Top of RECORDS FOR THE EXERCISE
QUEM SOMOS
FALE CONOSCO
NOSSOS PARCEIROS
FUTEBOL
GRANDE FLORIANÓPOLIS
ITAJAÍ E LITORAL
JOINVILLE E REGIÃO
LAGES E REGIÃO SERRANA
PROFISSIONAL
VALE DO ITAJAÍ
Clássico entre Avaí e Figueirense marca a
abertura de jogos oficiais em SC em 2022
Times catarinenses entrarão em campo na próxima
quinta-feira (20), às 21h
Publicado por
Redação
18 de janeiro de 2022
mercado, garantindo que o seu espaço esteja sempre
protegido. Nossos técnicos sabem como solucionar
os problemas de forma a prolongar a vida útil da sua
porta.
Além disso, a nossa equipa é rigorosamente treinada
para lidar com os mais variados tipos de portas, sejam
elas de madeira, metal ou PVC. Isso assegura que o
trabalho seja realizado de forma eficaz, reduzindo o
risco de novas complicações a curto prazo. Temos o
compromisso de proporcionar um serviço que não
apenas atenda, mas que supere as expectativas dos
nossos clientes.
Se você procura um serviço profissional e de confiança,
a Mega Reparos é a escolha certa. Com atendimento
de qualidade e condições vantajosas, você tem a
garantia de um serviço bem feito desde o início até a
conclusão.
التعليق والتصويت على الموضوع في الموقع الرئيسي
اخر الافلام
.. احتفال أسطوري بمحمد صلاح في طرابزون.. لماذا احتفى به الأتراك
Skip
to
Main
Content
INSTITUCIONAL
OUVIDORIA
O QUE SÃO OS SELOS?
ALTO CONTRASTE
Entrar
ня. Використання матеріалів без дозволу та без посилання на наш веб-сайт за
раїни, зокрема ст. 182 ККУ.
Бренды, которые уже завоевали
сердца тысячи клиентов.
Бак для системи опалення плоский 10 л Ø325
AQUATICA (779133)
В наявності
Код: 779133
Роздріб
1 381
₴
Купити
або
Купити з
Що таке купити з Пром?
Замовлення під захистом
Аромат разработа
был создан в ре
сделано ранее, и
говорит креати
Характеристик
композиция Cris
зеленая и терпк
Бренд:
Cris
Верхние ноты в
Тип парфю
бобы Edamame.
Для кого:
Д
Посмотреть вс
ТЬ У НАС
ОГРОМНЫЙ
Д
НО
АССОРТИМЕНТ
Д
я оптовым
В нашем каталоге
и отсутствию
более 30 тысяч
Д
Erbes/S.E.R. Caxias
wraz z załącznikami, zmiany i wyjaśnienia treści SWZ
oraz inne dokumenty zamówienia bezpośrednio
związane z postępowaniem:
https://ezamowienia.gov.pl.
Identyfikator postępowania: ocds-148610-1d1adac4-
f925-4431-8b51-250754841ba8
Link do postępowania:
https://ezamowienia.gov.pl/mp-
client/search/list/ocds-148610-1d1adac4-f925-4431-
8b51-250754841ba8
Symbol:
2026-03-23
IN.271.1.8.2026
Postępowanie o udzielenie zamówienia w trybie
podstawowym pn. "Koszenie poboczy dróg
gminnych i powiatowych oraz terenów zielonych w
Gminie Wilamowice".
Bottom of RECORDS FOR THE EXERCISE
▶ _PROBLEM_:
Search the data for the string "https" and copy each line where it appears.

▶ _SOLUTION BELOW_:
https://ezamowienia.gov.pl.
https://ezamowienia.gov.pl/mp-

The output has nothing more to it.